## Problem to solve
Every line from the first one in the data below through the line holding "K.A.K. Saputra, 2021)." is to be written out exactly, with the pictures omitted.

==== Material for this exercise ====

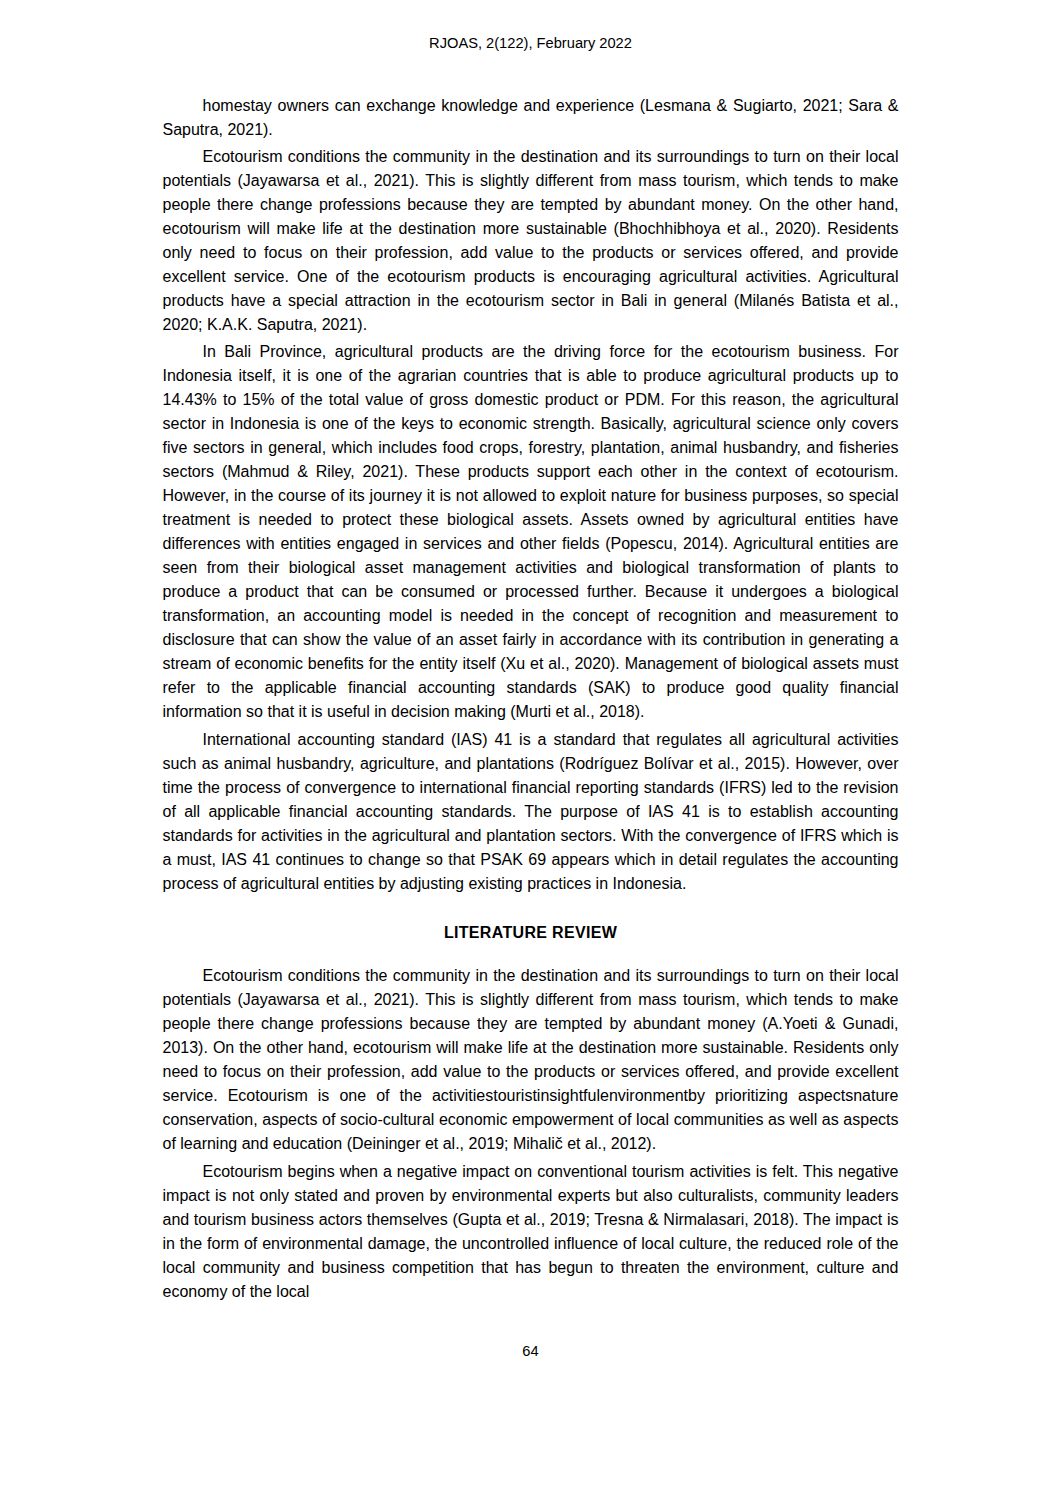RJOAS, 2(122), February 2022
homestay owners can exchange knowledge and experience (Lesmana & Sugiarto, 2021; Sara & Saputra, 2021).
Ecotourism conditions the community in the destination and its surroundings to turn on their local potentials (Jayawarsa et al., 2021). This is slightly different from mass tourism, which tends to make people there change professions because they are tempted by abundant money. On the other hand, ecotourism will make life at the destination more sustainable (Bhochhibhoya et al., 2020). Residents only need to focus on their profession, add value to the products or services offered, and provide excellent service. One of the ecotourism products is encouraging agricultural activities. Agricultural products have a special attraction in the ecotourism sector in Bali in general (Milanés Batista et al., 2020; K.A.K. Saputra, 2021).
In Bali Province, agricultural products are the driving force for the ecotourism business. For Indonesia itself, it is one of the agrarian countries that is able to produce agricultural products up to 14.43% to 15% of the total value of gross domestic product or PDM. For this reason, the agricultural sector in Indonesia is one of the keys to economic strength. Basically, agricultural science only covers five sectors in general, which includes food crops, forestry, plantation, animal husbandry, and fisheries sectors (Mahmud & Riley, 2021). These products support each other in the context of ecotourism. However, in the course of its journey it is not allowed to exploit nature for business purposes, so special treatment is needed to protect these biological assets. Assets owned by agricultural entities have differences with entities engaged in services and other fields (Popescu, 2014). Agricultural entities are seen from their biological asset management activities and biological transformation of plants to produce a product that can be consumed or processed further. Because it undergoes a biological transformation, an accounting model is needed in the concept of recognition and measurement to disclosure that can show the value of an asset fairly in accordance with its contribution in generating a stream of economic benefits for the entity itself (Xu et al., 2020). Management of biological assets must refer to the applicable financial accounting standards (SAK) to produce good quality financial information so that it is useful in decision making (Murti et al., 2018).
International accounting standard (IAS) 41 is a standard that regulates all agricultural activities such as animal husbandry, agriculture, and plantations (Rodríguez Bolívar et al., 2015). However, over time the process of convergence to international financial reporting standards (IFRS) led to the revision of all applicable financial accounting standards. The purpose of IAS 41 is to establish accounting standards for activities in the agricultural and plantation sectors. With the convergence of IFRS which is a must, IAS 41 continues to change so that PSAK 69 appears which in detail regulates the accounting process of agricultural entities by adjusting existing practices in Indonesia.
LITERATURE REVIEW
Ecotourism conditions the community in the destination and its surroundings to turn on their local potentials (Jayawarsa et al., 2021). This is slightly different from mass tourism, which tends to make people there change professions because they are tempted by abundant money (A.Yoeti & Gunadi, 2013). On the other hand, ecotourism will make life at the destination more sustainable. Residents only need to focus on their profession, add value to the products or services offered, and provide excellent service. Ecotourism is one of the activitiestouristinsightfulenvironmentby prioritizing aspectsnature conservation, aspects of socio-cultural economic empowerment of local communities as well as aspects of learning and education (Deininger et al., 2019; Mihalič et al., 2012).
Ecotourism begins when a negative impact on conventional tourism activities is felt. This negative impact is not only stated and proven by environmental experts but also culturalists, community leaders and tourism business actors themselves (Gupta et al., 2019; Tresna & Nirmalasari, 2018). The impact is in the form of environmental damage, the uncontrolled influence of local culture, the reduced role of the local community and business competition that has begun to threaten the environment, culture and economy of the local
64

====

## Result for this task
RJOAS, 2(122), February 2022
homestay owners can exchange knowledge and experience (Lesmana & Sugiarto, 2021; Sara & Saputra, 2021).
Ecotourism conditions the community in the destination and its surroundings to turn on their local potentials (Jayawarsa et al., 2021). This is slightly different from mass tourism, which tends to make people there change professions because they are tempted by abundant money. On the other hand, ecotourism will make life at the destination more sustainable (Bhochhibhoya et al., 2020). Residents only need to focus on their profession, add value to the products or services offered, and provide excellent service. One of the ecotourism products is encouraging agricultural activities. Agricultural products have a special attraction in the ecotourism sector in Bali in general (Milanés Batista et al., 2020; K.A.K. Saputra, 2021).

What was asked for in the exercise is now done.